Result of ``a is b''

Asun Friere afriere at yahoo.co.uk
Fri Mar 19 01:30:45 EST 2004


Steve <dippyd at yahoo.com.au> wrote in message news:<405A5EC9.6010503 at yahoo.com.au>...
> Asun Friere wrote:
> 
> > In fact __eq__ can be redefined even /so as to be an equivalence
> > relation/ such that x==y => True and x is y => False.  The
> > 'fundamental properties' posisted, are simply not fundamental.
> 
> I think you have mis-read those fundamental properties. 
> They were:
> 
> (1) If x and y refer to the same object, "x is y" 
> yields True.
> 
> (2) If "x is y" yields True, "x==y" also yields True. 
> Equivalently, if "x==y" yields False, "x is y" also 
> yields False.
> 
> Property (2) assumes that __eq__ implements an 
> equivalence relation.
> 
> Notice that your objection that x==y returns True and x 
> is y returns False is *not* one of those properties.

You're right I did misread them.  Mea culpa!

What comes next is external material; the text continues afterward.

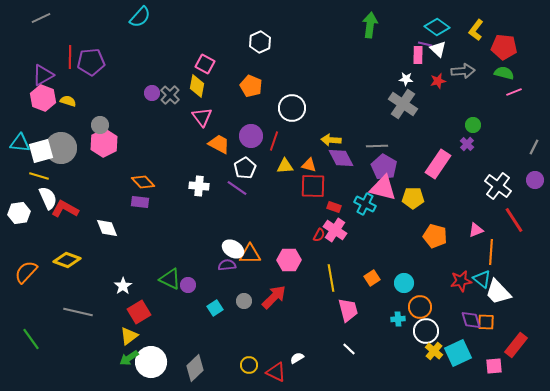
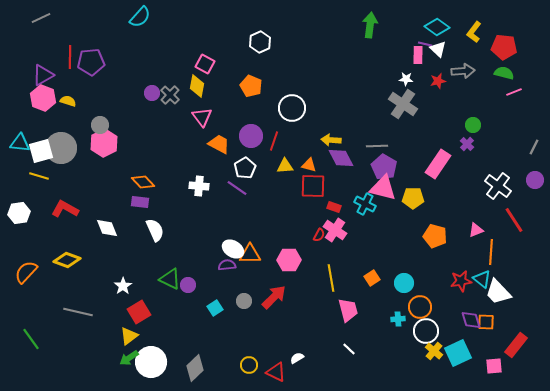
yellow L-shape at (476, 30): moved 2 px left, 2 px down
white semicircle at (48, 198): moved 107 px right, 32 px down
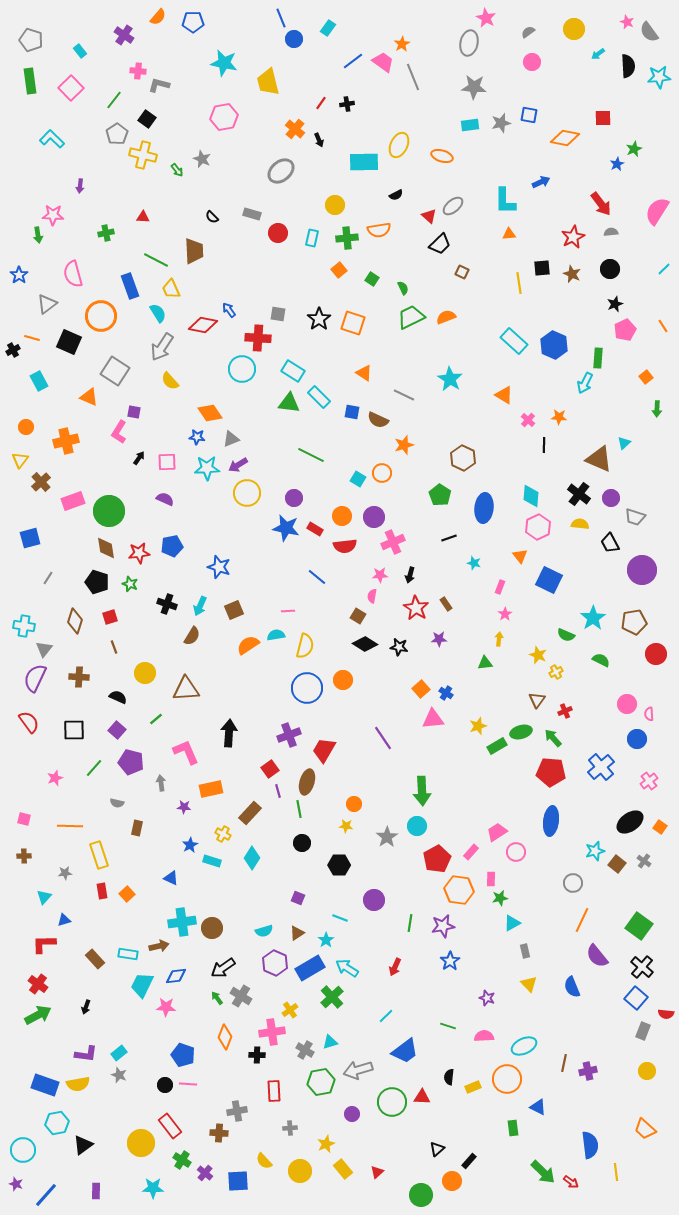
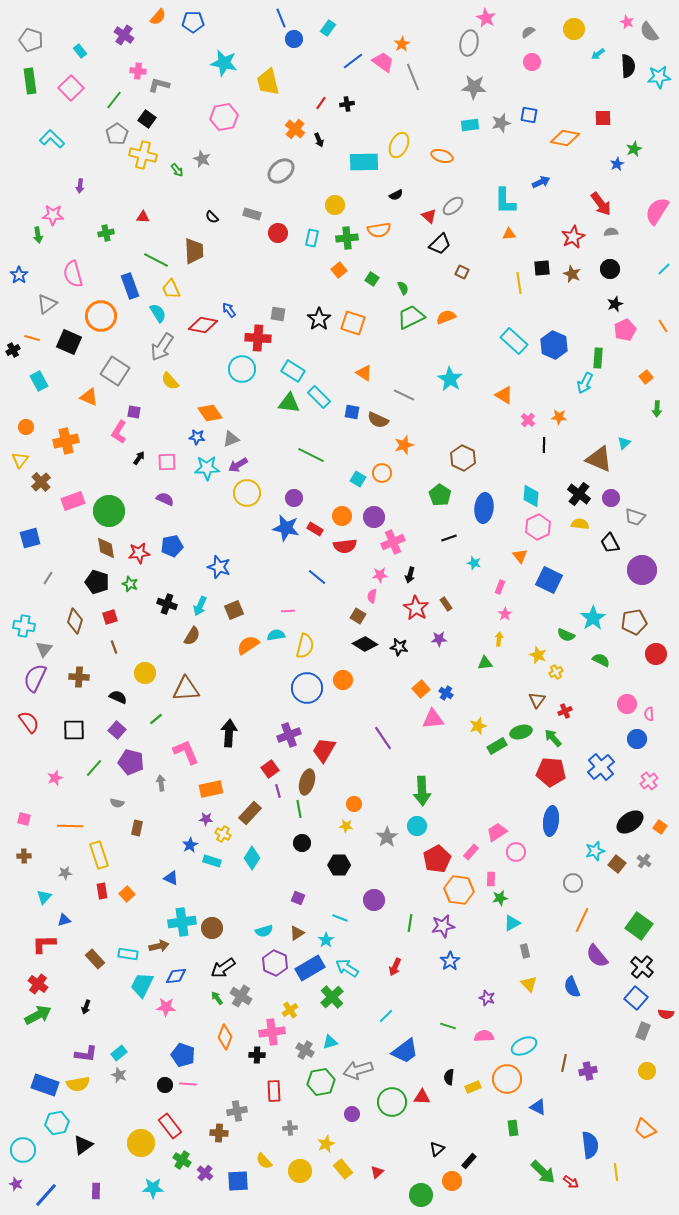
purple star at (184, 807): moved 22 px right, 12 px down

> I don't think the argument that one can redefine __eq__ 
> to be something other than an equivalence relation is a 
> particularly strong argument. I would call that a bug, 
> even if it is a deliberate bug. If "==" doesn't do 
> equality, then it is an exceedingly bad piece of design.

I don't think you can call the intended and and expected behaviour of
a program a 'bug.'  On the other hand, apart from trying to show that
these properties are not truely 'fundamental,' I find it difficult to
conceive of a useful application of this kind of redefinition of the
equivalence function.  So yes, we should expect that identical objects
also to be equivalent.

In any case, now that you brought me back to what Andrew Koenig
actually wrote, I accept his propositions should hold true when __eq__
implements what could justifiably be called an equivalence function,
whether they are rightly called 'fundamental' or not.